One day, I decided I had had enough; enough frustrations brought upon myself. Just like that, I changed, or at least my mindset changed immediately to include certain behavioural characteristics to give myself the opportunity to be heard. Some of it was trial and error, but I made progress. Decades later, I bought a book for my teenage daughters who also happened to be introverts, and the last chapter in that book gave a few useful tips on “extroverting yourself”. The book is called “The Introvert Advantage: How to Thrive in an Extrovert World” by Marti Olsen Laney, Psy.D.
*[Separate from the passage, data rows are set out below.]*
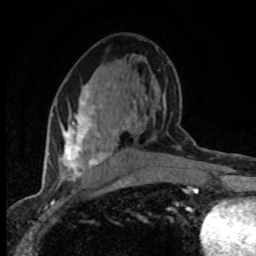
Breast MRI (dynamic contrast-enhanced), one axial slice; position 41 of 80 along the scan axis; cropped to one breast; dynamic contrast-enhanced series, time point 2 of 8 at this slice position (early post-contrast); 1.5 T; TE 4.2 ms, TR 7.1 ms; 2 mm slice thickness; 256 × 256 image matrix, field of view 145 × 145 mm. Female patient.
Outlined on this slice (semi-automatic segmentation, software-assisted and operator-edited):
- enhancing-tissue mask used for the functional tumour volume (all voxels passing the contrast-enhancement thresholds inside the analysis volume; usually the tumour): bounding box [x1, y1, x2, y2] px = [60, 83, 128, 181]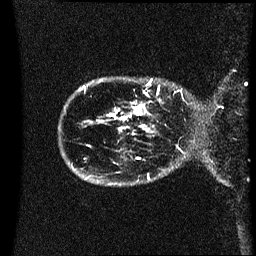
Breast MRI (dynamic contrast-enhanced), one sagittal slice; position 4 of 60 along the scan axis; dynamic contrast-enhanced series, image 2 of 3 at this slice position (ordered by acquisition); 1.5 T; TE 4.2 ms, TR 8.4 ms; 256 × 256 image matrix. Female patient, age 41 years. Case-level facts recorded for this patient, not image findings: setting: breast cancer imaged before/during neoadjuvant chemotherapy; receptor status: HER2-positive.
Annotated regions visible in this slice (semi-automatically segmented with operator editing):
- analysis volume of interest (the breast-tissue region the enhancement analysis was run in; not a lesion): bounding box <122,80,187,121> (left, top, right, bottom; pixels)
- tumour enhancement mask (voxels above the 70 % enhancement threshold inside the analysis volume of interest): <122,104,146,121>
Now with 35 years of international career under my belt, I can reflect on those early days and the journey since then to become an extroverted introvert. Introverts can become more effective leaders because listening typically is a strength. I could recognise, empathise and make space for those who also should be heard. Over the years, my leadership teams comprised of individuals with diverse thoughts and ideas, and it was diversity of background and experiences that have led to how they can contribute differently toward our collective goals. So celebrate your quietness, and build on it to become an effective leader.